** Problem requirements **
Please set down every line of the records below exactly, without the pictures.

Data in this exercise: Begin

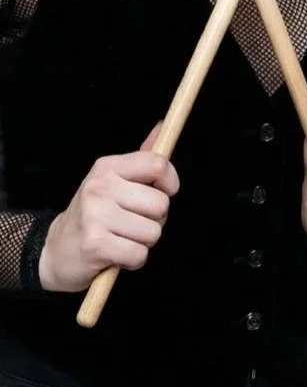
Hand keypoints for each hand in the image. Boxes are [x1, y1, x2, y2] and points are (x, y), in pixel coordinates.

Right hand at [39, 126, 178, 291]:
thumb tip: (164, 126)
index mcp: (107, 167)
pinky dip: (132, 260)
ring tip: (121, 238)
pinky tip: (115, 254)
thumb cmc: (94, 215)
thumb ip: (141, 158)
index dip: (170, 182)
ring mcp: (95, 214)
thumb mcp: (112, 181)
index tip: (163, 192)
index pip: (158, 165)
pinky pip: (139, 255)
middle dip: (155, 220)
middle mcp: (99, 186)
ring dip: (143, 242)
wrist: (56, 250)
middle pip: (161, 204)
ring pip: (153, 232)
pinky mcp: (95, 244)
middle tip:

Data in this exercise: End

** Worked solution **
Hand keypoints for each hand in the image. Boxes are [x1, y1, x2, y2] and points are (x, y), in pixel coordinates.

Right hand at [39, 126, 178, 291]:
thumb tip: (164, 126)
index mcp: (107, 167)
pinky dip: (132, 260)
ring tip: (121, 238)
pinky tip: (115, 254)
thumb cmc: (94, 215)
thumb ip: (141, 158)
index dip: (170, 182)
ring mcp: (95, 214)
thumb mcp: (112, 181)
index tip: (163, 192)
index pip: (158, 165)
pinky pip: (139, 255)
middle dip: (155, 220)
middle mcp: (99, 186)
ring dip: (143, 242)
wrist: (56, 250)
middle pip: (161, 204)
ring pip: (153, 232)
pinky mcp: (95, 244)
middle tip:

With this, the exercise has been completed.